Extracted text
──────────
We have lambs! We had six, but tragically lost one this very morning. A ram lamb, from our only set of twins, jumped in the water pail. In the fifteen years of sheep farming that I had done in the past, I had never had this happen. I followed all the rules and used a tall sided pail with the bedding much below the lip of the pail, but on the farm you can never prevent all accidents. Hopefully this will give his twin sister a leg up. She (the other lamb of the set of twins) was in need of rescue herself. Being the only set of twins in our small flock, our yearling ewe was having a difficult time caring for both lambs. The ewe ended up abandoning her ewe lamb in favor of caring for the ram lamb, which left the ewe lamb quite hungry. I tried an old trick that we had used in the past and rubbed the placenta on the ewe lamb and placed all three, the ewe and her twins, in a jug. All looked well, until this morning.
However, the rest of the flock is doing quite well. All the lambs look fat already; and at only a week old! The only bad news there is that we have (barring the little twin ewe) an entire ram lamb crop. Which makes growing our flock through our breeding a little difficult. No matter, the sale of these ram lambs should help us buy some more purebred ewes.
──────────
Provided records
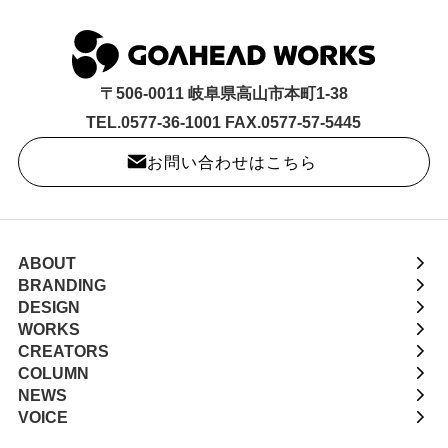
〒506-0011 岐阜県高山市本町1-38
TEL.0577-36-1001 FAX.0577-57-5445
お問い合わせはこちら
ABOUT
BRANDING
DESIGN
WORKS
CREATORS
COLUMN
NEWS
VOICE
──────────
The task
From the lambing account, copy the stretch from "However, the rest" through "more purebred ewes." word for word.

Task response
However, the rest of the flock is doing quite well. All the lambs look fat already; and at only a week old! The only bad news there is that we have (barring the little twin ewe) an entire ram lamb crop. Which makes growing our flock through our breeding a little difficult. No matter, the sale of these ram lambs should help us buy some more purebred ewes.